In a first-order reaction, the concentration of the reactant decreases from 800 mol/dm³ to 50 mol/dm³ in 2 × 10⁴ sec. The rate constant of reaction in sec.^–1 is:

1.386 × 10^–4

The correct answer is option 3. 1.386 × 10^–4

To calculate the rate constant of a first-order reaction, we can use the following equation:

\[ k = - \frac{1}{t} \ln \left(\frac{A_f}{A_i}\right) \]

Where:
\( k \) is the rate constant,
\( t \) is the time taken for the concentration to change (in this case, \( 2 \times 10^4 \) sec),
\( A_f \) is the final concentration of the reactant (50 mol/dm\(^3\)),
\( A_i \) is the initial concentration of the reactant (800 mol/dm\(^3\)).

Plugging in the values:

\[ k = - \frac{1}{2 \times 10^4 \text{ sec}} \ln \left(\frac{50 \text{ mol/dm}^3}{800 \text{ mol/dm}^3}\right) \]

Simplifying the fraction:

\[ k = - \frac{1}{2 \times 10^4 \text{ sec}} \ln(0.0625) \]

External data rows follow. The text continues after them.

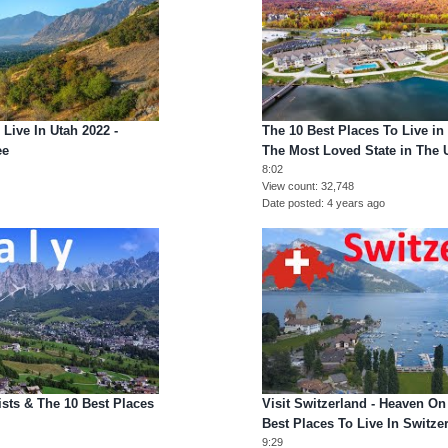
 Live In Utah 2022 -
The 10 Best Places To Live in
ee
The Most Loved State in The
8:02
View count
32,748
Date posted
4 years ago
tists & The 10 Best Places
Visit Switzerland - Heaven On
Best Places To Live In Switze
9:29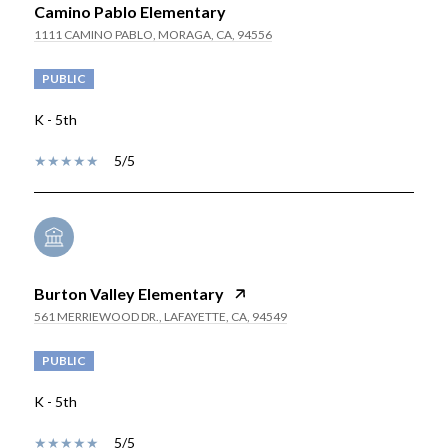
Camino Pablo Elementary
1111 CAMINO PABLO, MORAGA, CA, 94556
PUBLIC
K - 5th
5/5
Burton Valley Elementary
561 MERRIEWOOD DR., LAFAYETTE, CA, 94549
PUBLIC
K - 5th
5/5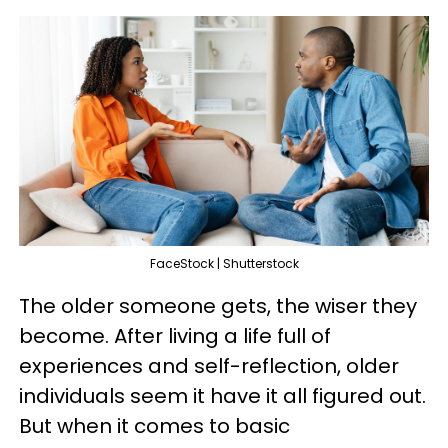
FaceStock | Shutterstock
The older someone gets, the wiser they
become. After living a life full of
experiences and self-reflection, older
individuals seem it have it all figured out.
But when it comes to basic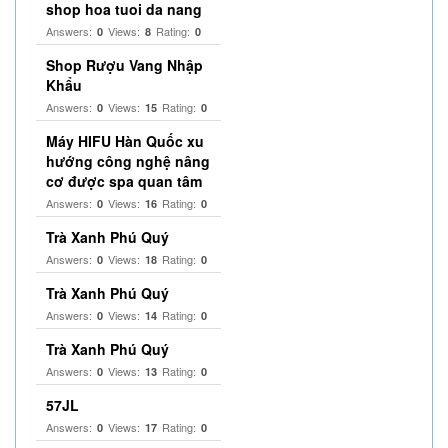
shop hoa tuoi da nang
Answers:
Views:
Rating:
0
8
0
Shop Rượu Vang Nhập
Khẩu
Answers:
Views:
Rating:
0
15
0
Máy HIFU Hàn Quốc xu
hướng công nghệ nâng
cơ được spa quan tâm
Answers:
Views:
Rating:
0
16
0
Trà Xanh Phú Quý
Answers:
Views:
Rating:
0
18
0
Trà Xanh Phú Quý
Answers:
Views:
Rating:
0
14
0
Trà Xanh Phú Quý
Answers:
Views:
Rating:
0
13
0
57JL
Answers:
Views:
Rating:
0
17
0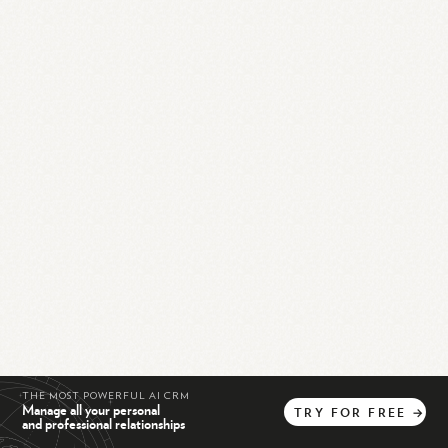
THE MOST POWERFUL AI CRM
Manage all your personal
TRY
FOR
FREE
→
and professional relationships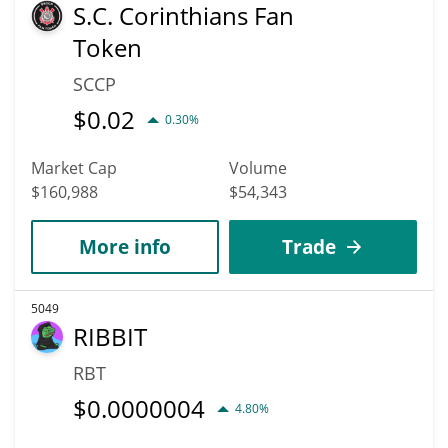
S.C. Corinthians Fan
Token
SCCP
$
0.02
0.30%
Market Cap
Volume
$160,988
$54,343
More info
Trade
5049
RIBBIT
RBT
$
0.0000004
4.80%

Calculating the natural logarithm:

\[ k \approx - \frac{1}{2 \times 10^4 \text{ sec}} (-2.7726) \]

Simplifying further:

\[ k \approx 1.386 \times 10^{-4} \text{ sec}^{-1} \]

Therefore, the rate constant of the reaction in sec\(^{-1}\) is approximate \(1.386 \times 10^{-4}\).

Hence, the correct answer is option (3) \(1.386 \times 10^{-4}\).